Saved entries:

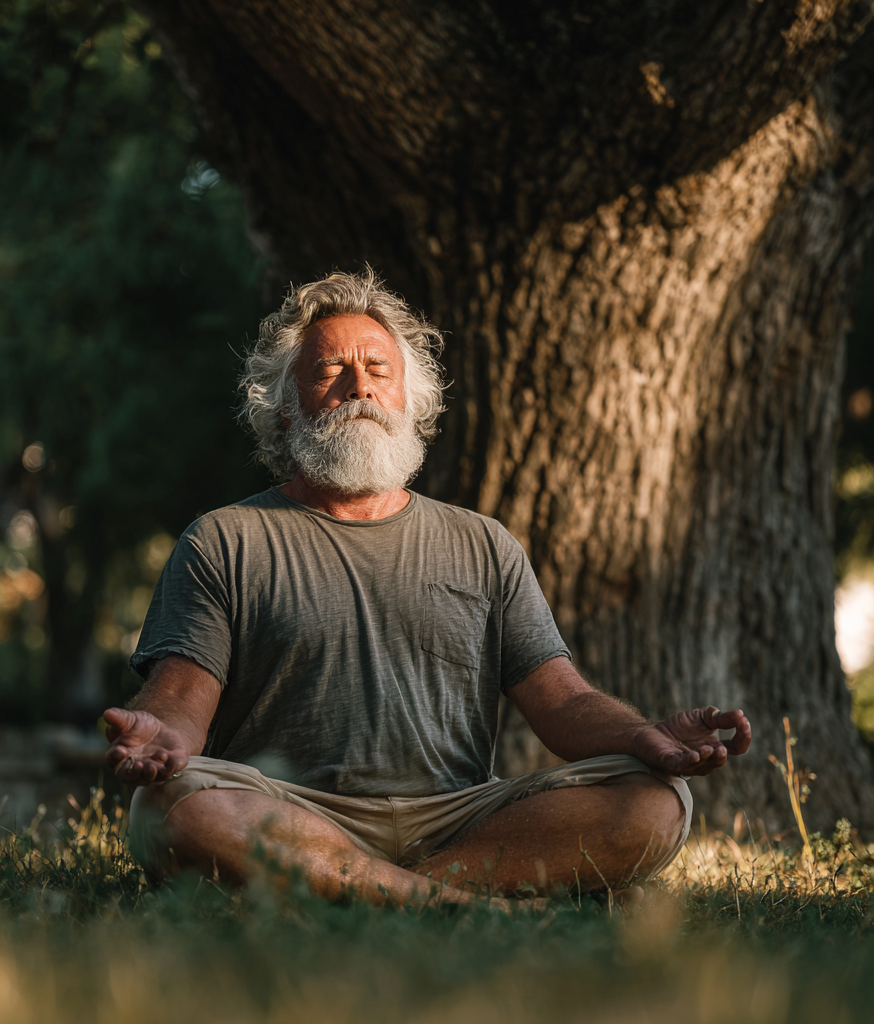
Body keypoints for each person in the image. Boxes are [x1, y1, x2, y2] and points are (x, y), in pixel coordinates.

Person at [103, 269, 751, 909]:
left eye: (380, 371)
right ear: (284, 402)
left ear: (411, 395)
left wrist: (644, 735)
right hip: (288, 805)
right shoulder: (225, 538)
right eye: (331, 371)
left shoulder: (484, 543)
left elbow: (562, 704)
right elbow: (182, 702)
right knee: (169, 807)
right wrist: (160, 735)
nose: (361, 387)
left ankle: (370, 887)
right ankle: (456, 898)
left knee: (657, 799)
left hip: (459, 818)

What you are asked to do =>
Write out each entry exactly, images excluded.

Response to this exercise =>
Body keypoints for each person in the image. Boxes are [x1, y1, x2, y2] and points are (x, y), in pixel coordinates.

Person at [103, 269, 751, 909]:
left eye: (380, 371)
right ear: (284, 402)
left ear: (411, 395)
left wrist: (644, 735)
right hip: (288, 805)
right shoulder: (225, 538)
right eye: (331, 371)
left shoulder: (484, 543)
left elbow: (562, 704)
right elbow: (182, 702)
right knee: (169, 807)
right wrist: (160, 735)
nose: (361, 387)
left ankle: (370, 887)
right ankle: (456, 898)
left knee: (657, 799)
left hip: (459, 818)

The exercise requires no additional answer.